# SD card question



## newcoolnarutard (May 28, 2009)

*Hey guys,

I am new to this site, so I apologise if this is the wrong section to post this thread but I have a quick question.

Basically I read my SD via my Epson printer. But for some reason (And this has been after about a year) my SD is now "not formatted".

I tried formatting but it comes up with a message saying it cannot format it.

The SD card works in my Nintendo Wii AND my Nintendo DSi. But now my computer won't recognise it so any help please?

Thanks.*


----------



## DonaldG (Aug 23, 2007)

Make sure that the card is not 'locked' - the little slider on the edge of the card.


----------



## newcoolnarutard (May 28, 2009)

DonaldG said:


> Make sure that the card is not 'locked' - the little slider on the edge of the card.


Yeah I tried that  it is already unlocked.

I forgot to mention it works on my Dads comp just not mine. Is it my printer?


----------



## DonaldG (Aug 23, 2007)

Will your computer /printer recognise other sd cards?
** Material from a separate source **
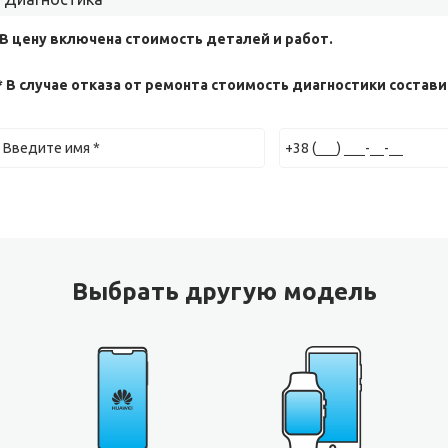
 В цену включена стоимость деталей и работ.
* В случае отказа от ремонта стоимость диагностики составит
Выбрать другую модель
Other than suggesting to try another sd card to test the computer/printer, I din't think I can offer any other suggestions


----------



## Done_Fishin (Oct 10, 2006)

could be a bad contact in the slot, sometimes the pins get pushed back or even worse , they get bent and require extremely careful straightening or a socket replacement


----------



## newcoolnarutard (May 28, 2009)

DonaldG said:


> Will your computer /printer recognise other sd cards?
> 
> Other than suggesting to try another sd card to test the computer/printer, I din't think I can offer any other suggestions


Good idea thanks I'll try another one


----------